How a 1990 fire in New York’s Empire State Building changed smoke control design specifications in the UK in 2015!
I was on detachment from London Fire Brigade to the FDNY in 1990 studying high-rise firefighting when a fire in the Empire State Building in Manhattan broke out on the 51st floor of the 102-storey building. I didn’t attend the fire but the lessons I took from this fire were passed onto me by those who did and they appeared in my first book in 1992. In particular, the issues surrounding how pressure differentials can have such a negative impact on firefighter safety stayed with me. The lessons also included how FDNY firefighters were deployed into the stairs to search for occupants under the direct command of the Search and Rescue Battalion Chief as well as how ‘smoke proofing the stairs’ is achieved in evacuation stairs (Fire Towers). However, at this fire one of the determining factors was how FDNY firefighters were forced to redeploy an attack hose-line from an alternative stairwell where two 65mm hose-lines were being forced back having initially and incorrectly attacked from the Fire Tower stairs. This caused high heat from a wind driven fire to head towards the lower pressure created by the smoke shaft located at the rear of the firefighting advance. One of the reasons for placing a lobbied smoke shaft in the Fire Tower (evacuation stair) was to keep these stairs clear of smoke. The negative pressure behind firefighters causes heat, smoke and fire to head in that direction if the lobby door is held open by hose.

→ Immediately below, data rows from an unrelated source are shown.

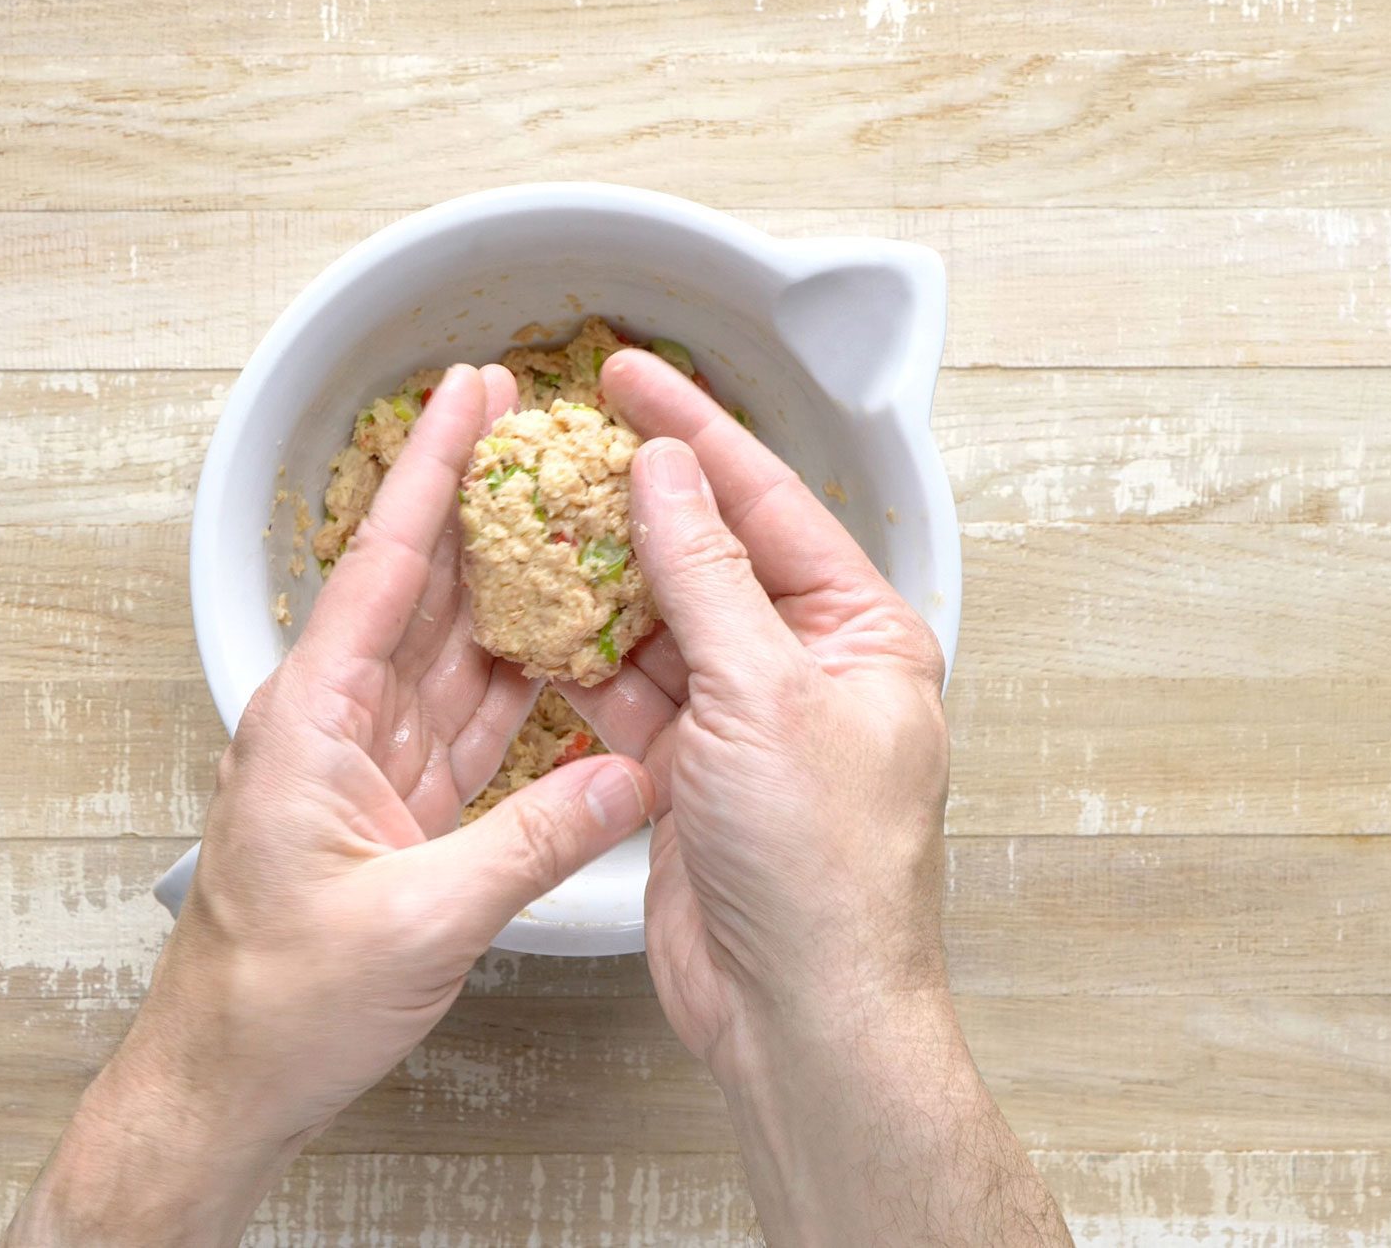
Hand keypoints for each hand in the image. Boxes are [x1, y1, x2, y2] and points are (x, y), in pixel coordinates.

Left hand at [7, 363, 653, 1246]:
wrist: (227, 1082)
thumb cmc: (277, 1003)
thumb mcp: (418, 918)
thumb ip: (534, 844)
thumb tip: (631, 782)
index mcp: (315, 718)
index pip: (384, 564)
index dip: (428, 470)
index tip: (466, 394)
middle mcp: (336, 722)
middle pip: (422, 588)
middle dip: (477, 505)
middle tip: (535, 433)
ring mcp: (367, 763)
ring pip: (451, 651)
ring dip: (506, 589)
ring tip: (567, 524)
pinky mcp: (396, 808)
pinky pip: (468, 722)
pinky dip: (519, 685)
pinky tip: (562, 649)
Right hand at [567, 349, 1068, 1245]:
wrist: (800, 1013)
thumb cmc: (823, 870)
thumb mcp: (764, 695)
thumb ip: (707, 574)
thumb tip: (667, 475)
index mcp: (861, 632)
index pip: (769, 500)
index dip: (694, 431)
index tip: (630, 377)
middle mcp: (808, 667)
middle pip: (709, 552)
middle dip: (634, 502)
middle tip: (559, 445)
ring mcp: (746, 720)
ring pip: (660, 620)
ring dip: (598, 579)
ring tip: (529, 523)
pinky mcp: (693, 770)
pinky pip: (630, 690)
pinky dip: (582, 658)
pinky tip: (536, 620)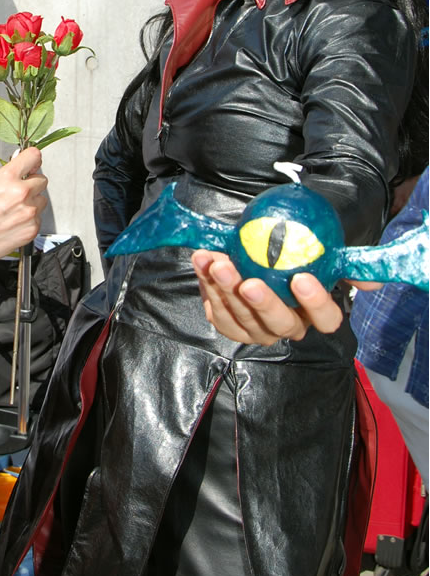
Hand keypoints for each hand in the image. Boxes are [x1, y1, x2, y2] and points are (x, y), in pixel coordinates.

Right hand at [0, 147, 47, 269]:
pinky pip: (38, 218)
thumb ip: (6, 177)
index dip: (33, 160)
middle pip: (42, 180)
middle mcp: (21, 193)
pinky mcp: (32, 229)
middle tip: (18, 192)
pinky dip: (29, 220)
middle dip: (32, 184)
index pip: (34, 156)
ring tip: (13, 211)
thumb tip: (19, 173)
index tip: (32, 164)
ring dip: (32, 202)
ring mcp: (29, 212)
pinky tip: (12, 223)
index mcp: (7, 178)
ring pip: (42, 200)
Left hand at [192, 250, 343, 344]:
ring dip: (226, 291)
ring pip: (243, 320)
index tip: (302, 278)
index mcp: (315, 314)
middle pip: (279, 324)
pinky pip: (218, 313)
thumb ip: (347, 265)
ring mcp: (257, 330)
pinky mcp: (231, 324)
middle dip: (263, 304)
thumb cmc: (295, 250)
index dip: (316, 303)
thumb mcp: (323, 252)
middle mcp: (287, 326)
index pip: (326, 319)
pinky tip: (202, 264)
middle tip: (248, 282)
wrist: (260, 245)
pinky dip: (208, 288)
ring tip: (215, 263)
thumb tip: (372, 283)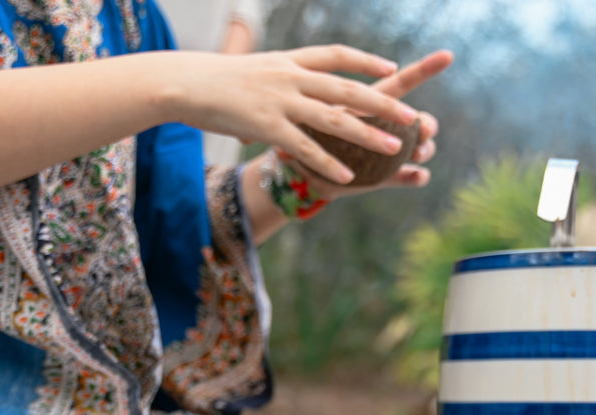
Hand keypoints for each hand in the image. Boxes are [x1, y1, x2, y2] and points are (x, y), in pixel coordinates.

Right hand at [165, 45, 419, 184]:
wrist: (183, 83)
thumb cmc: (211, 80)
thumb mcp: (249, 71)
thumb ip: (273, 82)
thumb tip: (279, 91)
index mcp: (287, 60)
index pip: (335, 56)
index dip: (365, 62)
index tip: (390, 66)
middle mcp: (290, 77)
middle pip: (347, 89)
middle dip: (382, 103)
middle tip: (412, 116)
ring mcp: (280, 101)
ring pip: (334, 118)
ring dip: (367, 135)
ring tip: (394, 147)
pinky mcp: (266, 126)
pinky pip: (304, 148)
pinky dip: (328, 163)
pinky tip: (348, 177)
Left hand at [310, 50, 452, 196]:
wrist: (302, 169)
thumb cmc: (309, 132)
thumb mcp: (321, 115)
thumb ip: (335, 109)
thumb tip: (338, 101)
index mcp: (371, 105)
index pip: (403, 83)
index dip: (426, 68)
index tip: (448, 55)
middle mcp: (385, 126)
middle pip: (418, 120)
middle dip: (428, 124)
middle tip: (423, 132)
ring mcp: (388, 152)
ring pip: (419, 148)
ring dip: (425, 150)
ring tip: (418, 155)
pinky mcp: (384, 176)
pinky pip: (406, 177)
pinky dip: (415, 176)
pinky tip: (419, 176)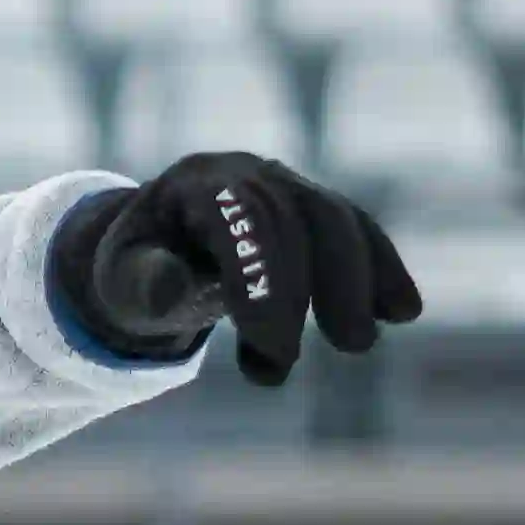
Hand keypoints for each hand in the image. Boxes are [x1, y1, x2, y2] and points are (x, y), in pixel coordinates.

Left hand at [53, 154, 423, 387]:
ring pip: (333, 217)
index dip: (266, 281)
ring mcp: (284, 184)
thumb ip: (144, 284)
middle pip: (297, 215)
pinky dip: (381, 267)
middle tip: (339, 350)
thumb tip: (167, 291)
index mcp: (193, 185)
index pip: (241, 219)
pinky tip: (402, 312)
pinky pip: (355, 228)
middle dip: (321, 285)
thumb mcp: (121, 281)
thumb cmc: (138, 268)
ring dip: (360, 278)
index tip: (277, 351)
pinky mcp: (313, 208)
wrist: (155, 244)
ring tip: (360, 343)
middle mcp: (244, 173)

The alternative corridor deployment, some 30 minutes later, from another fire attack stair (no smoke shaft) enabled firefighters to make headway on the fire and complete extinguishment.
In the early 2000s we began seeing the removal of stairs from UK residential buildings that led to extended dead-end corridors protected predominantly by mechanical extract smoke control systems. However, these systems were commonly located in the corridors, adjacent to stair doors, and the potential for recreating the same effect as the Empire State fire was apparent. This led to Kent Fire and Rescue Service leading a national campaign from 2011 to change the locations of smoke shafts in corridors and site them away from stairs. The Smoke Control Association, in their revision of the 2015 design guidance for residential flats, proposed a maximum of 30 metres in any dead end corridor protected by a Mechanical Smoke Ventilation System (MSVS) and practical application of smoke shaft location places the shaft (or vent opening) at the end of the corridor, or within 7.5 metres of.

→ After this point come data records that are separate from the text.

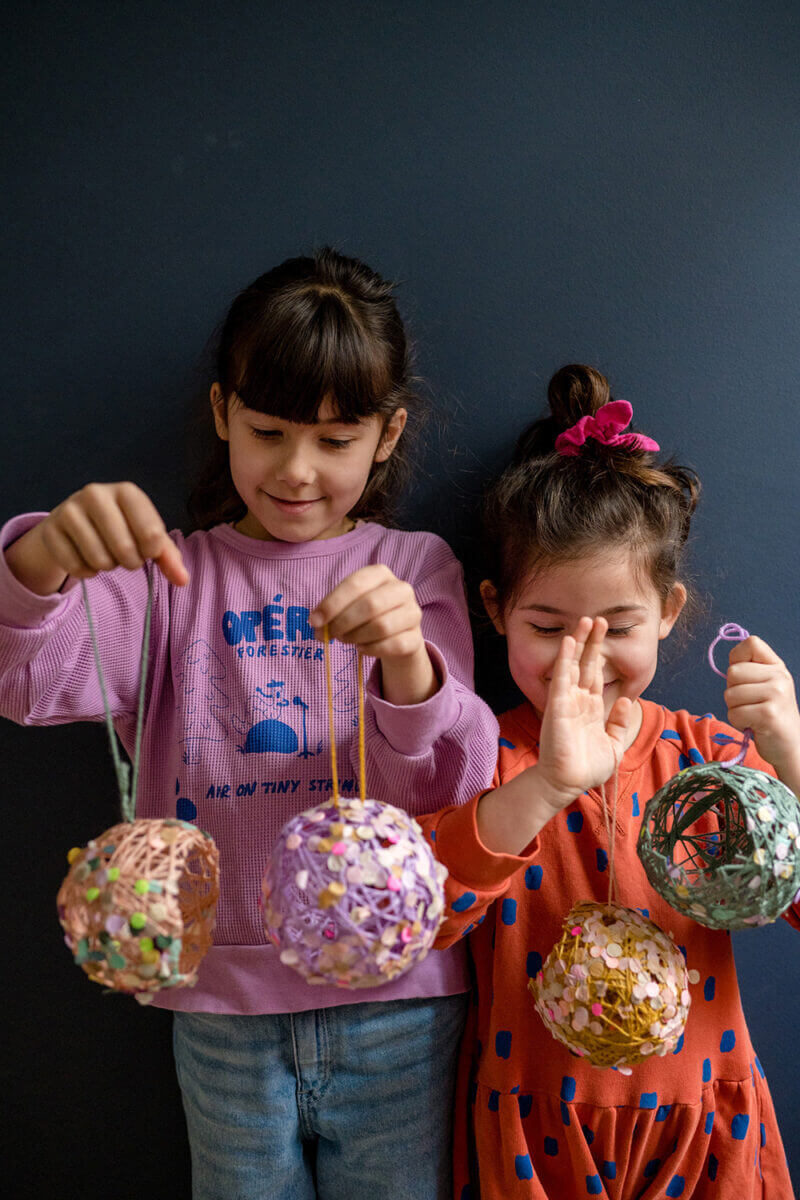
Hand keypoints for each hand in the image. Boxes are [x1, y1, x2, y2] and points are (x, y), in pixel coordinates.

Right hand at [7, 482, 187, 593]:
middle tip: (125, 556)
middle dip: (130, 562)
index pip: (151, 534)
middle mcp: (96, 493)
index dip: (151, 552)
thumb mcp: (146, 536)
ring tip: (105, 554)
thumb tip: (183, 580)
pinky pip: (76, 567)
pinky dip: (86, 572)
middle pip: (125, 549)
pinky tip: (86, 560)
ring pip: (99, 560)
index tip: (147, 550)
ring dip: (107, 566)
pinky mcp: (50, 530)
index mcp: (126, 491)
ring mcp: (69, 510)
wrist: (74, 522)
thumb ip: (168, 556)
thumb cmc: (120, 527)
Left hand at [309, 564, 435, 704]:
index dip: (333, 603)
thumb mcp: (348, 606)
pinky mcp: (416, 638)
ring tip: (346, 640)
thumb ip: (332, 612)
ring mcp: (413, 613)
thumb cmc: (366, 615)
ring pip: (382, 626)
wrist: (396, 635)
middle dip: (344, 622)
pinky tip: (361, 648)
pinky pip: (392, 645)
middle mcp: (402, 589)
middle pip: (370, 605)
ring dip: (356, 636)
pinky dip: (371, 649)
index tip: (315, 621)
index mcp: (381, 574)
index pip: (355, 584)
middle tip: (332, 634)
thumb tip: (316, 624)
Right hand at [536, 617, 633, 813]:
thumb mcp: (613, 745)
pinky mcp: (558, 706)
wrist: (569, 783)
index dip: (600, 655)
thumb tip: (626, 700)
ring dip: (579, 642)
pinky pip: (562, 678)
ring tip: (586, 620)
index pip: (596, 675)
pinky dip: (565, 659)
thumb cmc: (589, 768)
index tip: (604, 635)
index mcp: (591, 708)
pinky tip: (570, 641)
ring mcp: (567, 701)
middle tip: (597, 618)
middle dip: (592, 641)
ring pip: (573, 665)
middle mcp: (578, 700)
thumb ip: (619, 722)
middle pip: (586, 664)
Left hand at [725, 635, 799, 787]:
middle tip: (750, 703)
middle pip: (733, 672)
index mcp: (777, 666)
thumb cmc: (770, 714)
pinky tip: (754, 725)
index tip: (744, 677)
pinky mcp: (768, 714)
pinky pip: (734, 713)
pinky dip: (738, 722)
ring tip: (753, 714)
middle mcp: (780, 677)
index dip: (738, 658)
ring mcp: (776, 695)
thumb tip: (731, 660)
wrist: (790, 746)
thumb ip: (750, 670)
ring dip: (735, 709)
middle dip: (733, 690)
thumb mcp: (766, 685)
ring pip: (730, 694)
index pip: (750, 643)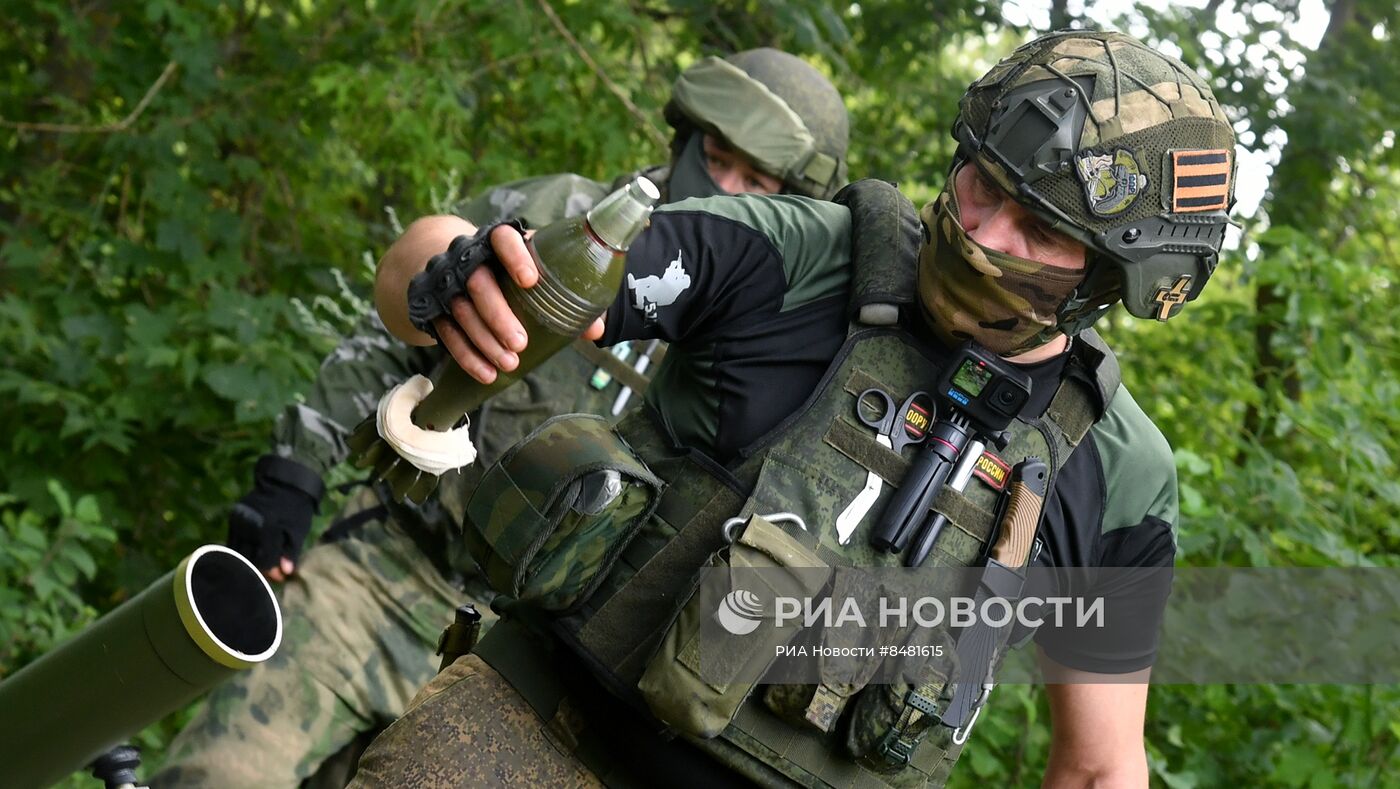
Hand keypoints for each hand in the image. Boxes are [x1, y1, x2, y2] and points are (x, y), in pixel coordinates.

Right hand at [226, 456, 324, 581]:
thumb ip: (290, 552)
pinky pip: (234, 541)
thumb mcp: (298, 531)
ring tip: (263, 567)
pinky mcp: (234, 518)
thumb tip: (286, 573)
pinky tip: (253, 555)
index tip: (281, 577)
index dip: (273, 572)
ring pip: (239, 551)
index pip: (265, 559)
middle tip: (272, 574)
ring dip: (250, 562)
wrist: (284, 483)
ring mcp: (238, 521)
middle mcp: (248, 526)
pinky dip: (242, 551)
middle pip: (250, 558)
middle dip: (261, 570)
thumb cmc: (295, 508)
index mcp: (266, 529)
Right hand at [432, 226, 604, 383]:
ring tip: (510, 363)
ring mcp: (447, 283)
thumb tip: (595, 328)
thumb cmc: (508, 270)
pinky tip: (487, 373)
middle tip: (520, 343)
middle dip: (498, 315)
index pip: (502, 238)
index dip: (514, 256)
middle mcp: (468, 258)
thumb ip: (564, 293)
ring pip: (461, 310)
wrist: (456, 266)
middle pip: (478, 282)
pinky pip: (446, 333)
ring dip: (485, 340)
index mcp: (496, 242)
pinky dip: (467, 356)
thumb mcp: (533, 270)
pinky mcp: (434, 308)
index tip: (530, 280)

This amendment in smoke shaft design has dramatically increased firefighter safety in extended corridor situations. However, more still needs to be done. The location of natural or mechanical smoke shafts in stairwells used for firefighting, even where lobbied, can create negative pressure differentials in what is a fire attack stair. If the rising main outlets are within the stair or lobby itself this ‘suction’ of smoke, heat and fire may still occur and this in itself can lead to exterior windows failing and acting as additional air for fire development. We need to consider how an evacuation stair and a fire attack stair can combine to the benefit of both residents who are leaving the building and firefighters who are advancing on the fire. In single stair buildings it may be necessary to site rising main outlets off the stair and into the accommodation corridor/lobby to ensure untenable amounts of smoke and heat does not find its way into the stairwell.

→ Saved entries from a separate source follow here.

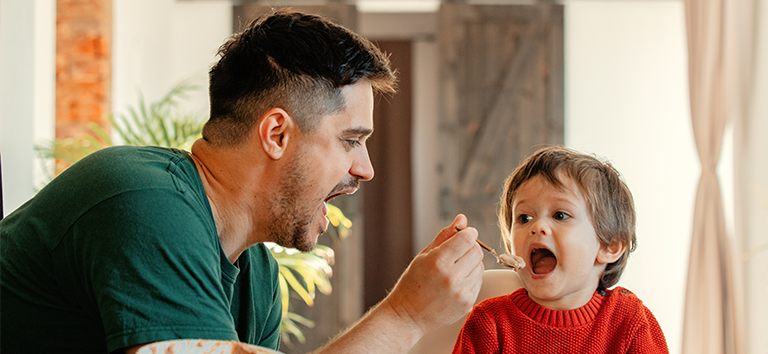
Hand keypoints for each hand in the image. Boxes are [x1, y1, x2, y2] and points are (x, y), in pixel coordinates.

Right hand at [381, 214, 483, 335]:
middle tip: (457, 253)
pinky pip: (478, 282)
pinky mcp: (467, 303)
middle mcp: (452, 277)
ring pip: (481, 266)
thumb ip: (445, 235)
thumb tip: (462, 218)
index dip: (468, 233)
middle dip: (470, 248)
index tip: (464, 235)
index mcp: (438, 262)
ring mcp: (461, 292)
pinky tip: (456, 282)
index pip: (467, 238)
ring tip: (455, 269)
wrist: (408, 316)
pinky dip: (471, 278)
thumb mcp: (424, 255)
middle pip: (477, 251)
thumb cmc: (413, 283)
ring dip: (472, 263)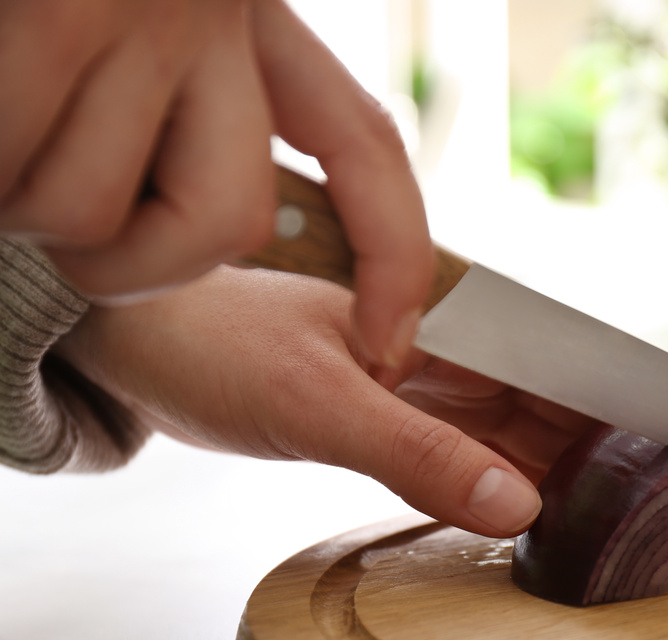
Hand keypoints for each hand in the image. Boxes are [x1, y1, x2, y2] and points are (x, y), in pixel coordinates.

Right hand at [1, 0, 430, 365]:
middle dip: (129, 265)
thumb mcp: (153, 19)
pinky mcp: (53, 13)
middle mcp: (213, 14)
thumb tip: (233, 221)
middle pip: (222, 226)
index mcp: (250, 14)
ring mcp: (133, 12)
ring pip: (88, 213)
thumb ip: (201, 102)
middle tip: (62, 217)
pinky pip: (14, 172)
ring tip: (1, 121)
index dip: (393, 255)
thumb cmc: (65, 0)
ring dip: (18, 200)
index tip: (388, 343)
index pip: (365, 148)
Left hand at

Equally, in two (multiple) stair residential buildings, the fire service should be provided with voice communication systems to every flat or apartment so that they can direct and control any necessary evacuation to the safest evacuation stair. The current public consultation for fire service-controlled alarms (DPC BS 8629 Evacuation systems for use by the Fire Service in flats and maisonettes) does not go far enough and is recommending a simple alarm button with sounders to assist the reversal of a stay-put strategy. This could send occupants heading straight into smoke laden stairways and untenable environments.